[Start of section]
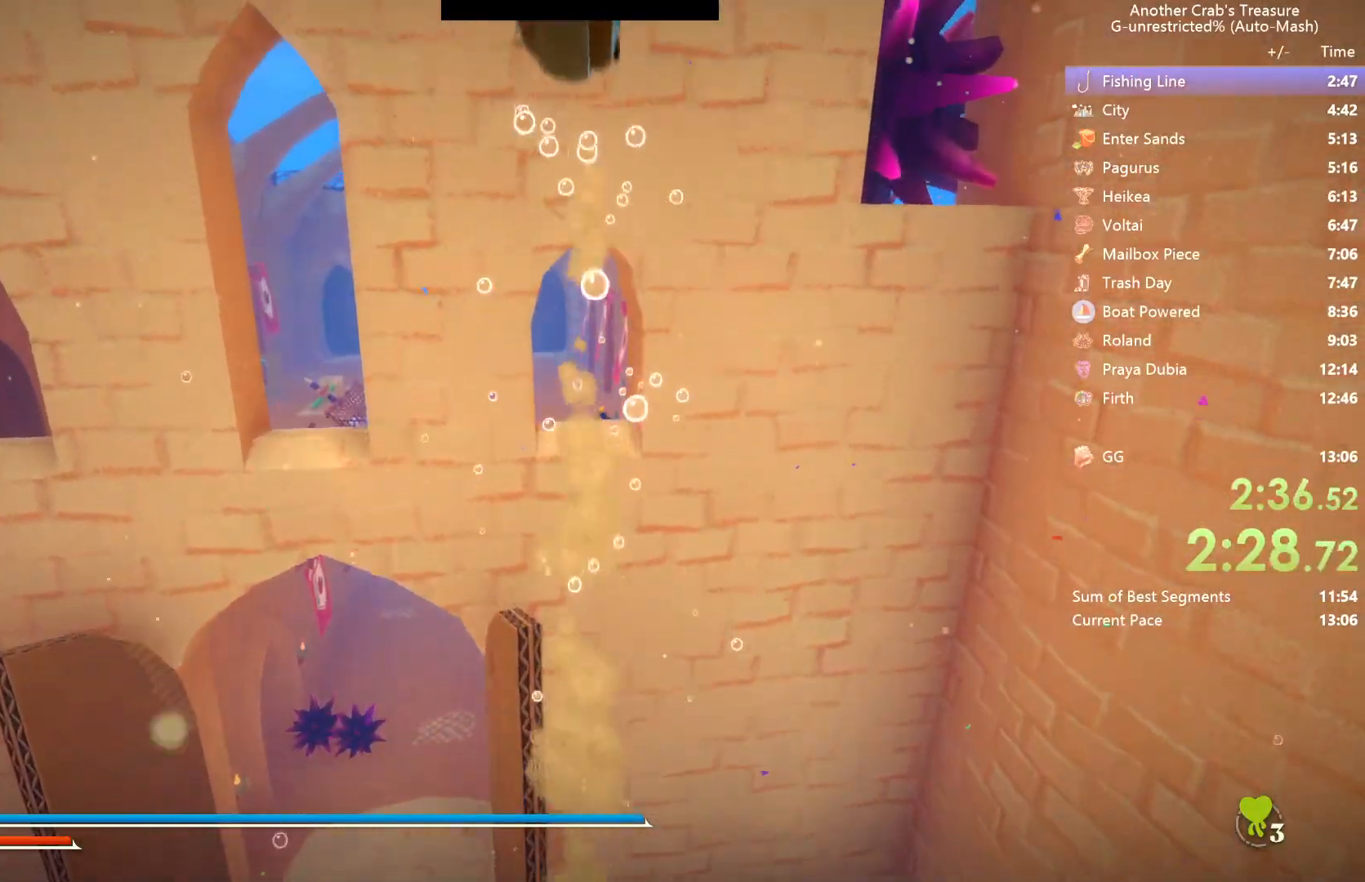
{"buttons": ["A"], "left_stick": "up", "right_stick": "center", "events": [[50, "A", "down"], [167, "A", "up"], [250, "A", "down"], [350, "A", "up"], [450, "A", "down"], [500, "left_stick", "up"]]}
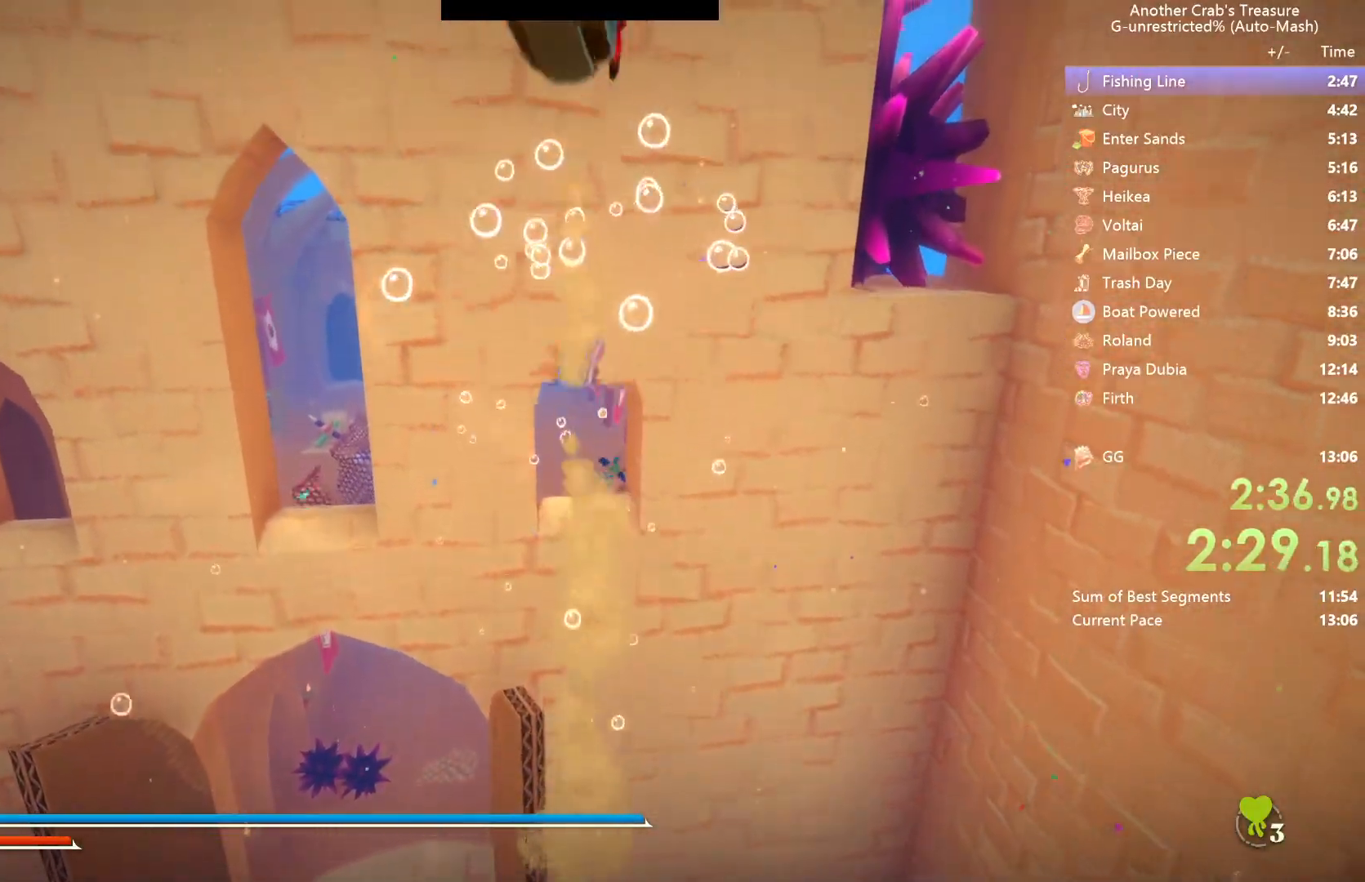
{"buttons": ["A"], "left_stick": "up", "right_stick": "center", "events": [[367, "A", "up"], [450, "A", "down"]]}
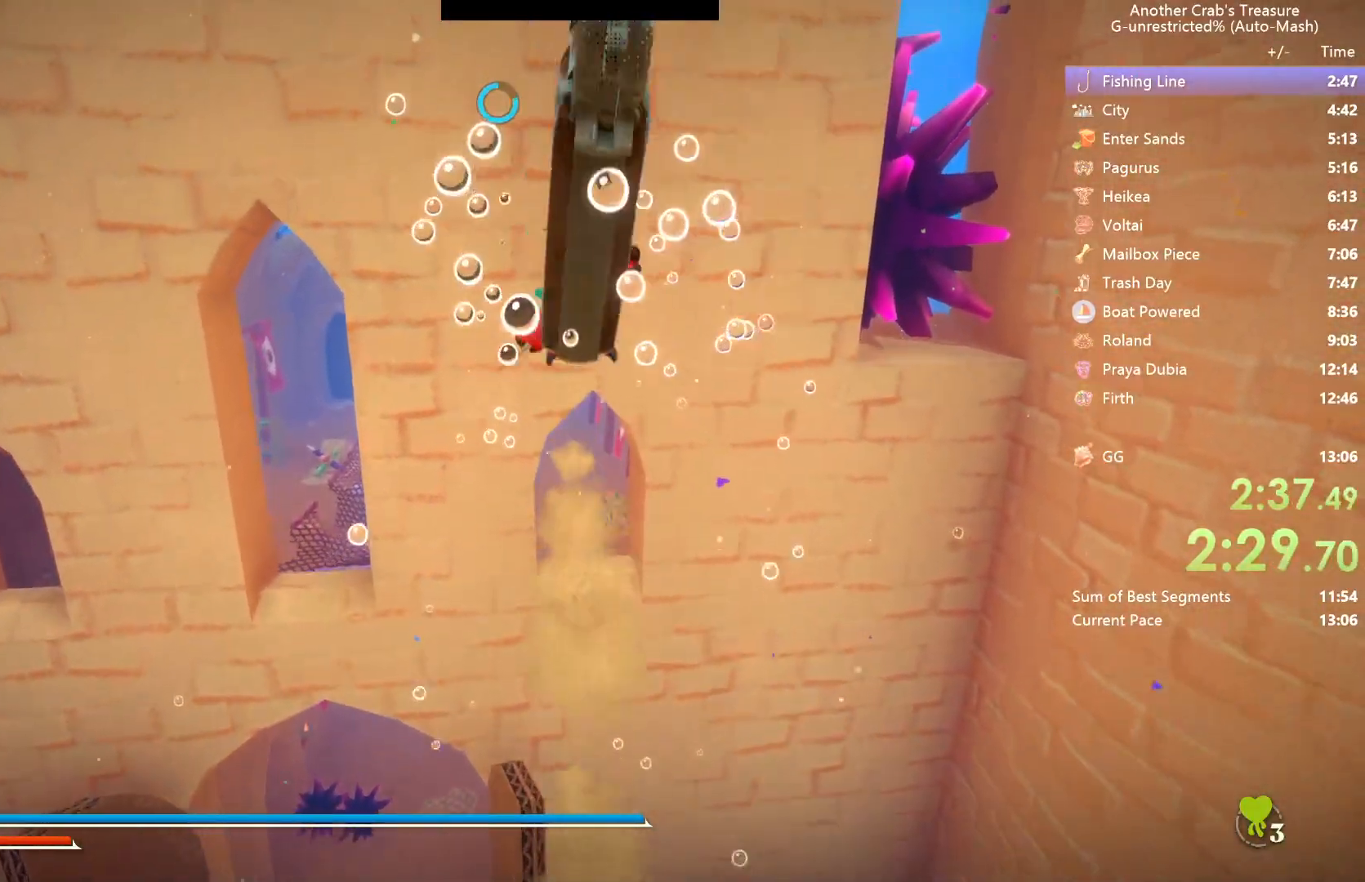
{"buttons": ["A"], "left_stick": "up", "right_stick": "center", "events": [[233, "A", "up"], [467, "A", "down"]]}
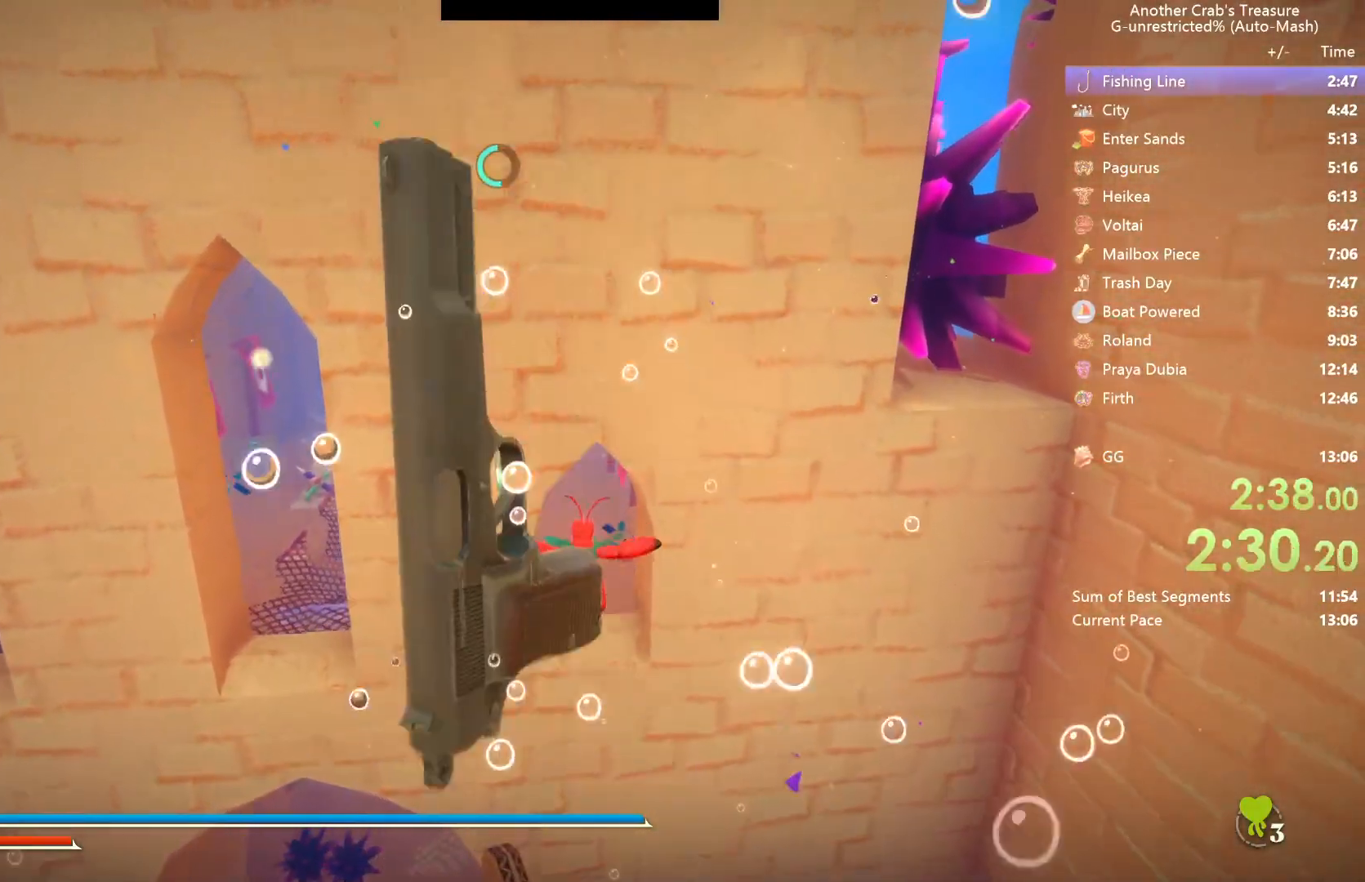
{"buttons": [], "left_stick": "up", "right_stick": "center", "events": [[283, "A", "up"]]}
[End of section]
[Task directions] Without including any picture, repeat the data exactly.

[Answer to this exercise]
{"buttons": ["A"], "left_stick": "up", "right_stick": "center", "events": [[50, "A", "down"], [167, "A", "up"], [250, "A", "down"], [350, "A", "up"], [450, "A", "down"], [500, "left_stick", "up"]]}
{"buttons": ["A"], "left_stick": "up", "right_stick": "center", "events": [[367, "A", "up"], [450, "A", "down"]]}
{"buttons": ["A"], "left_stick": "up", "right_stick": "center", "events": [[233, "A", "up"], [467, "A", "down"]]}
{"buttons": [], "left_stick": "up", "right_stick": "center", "events": [[283, "A", "up"]]}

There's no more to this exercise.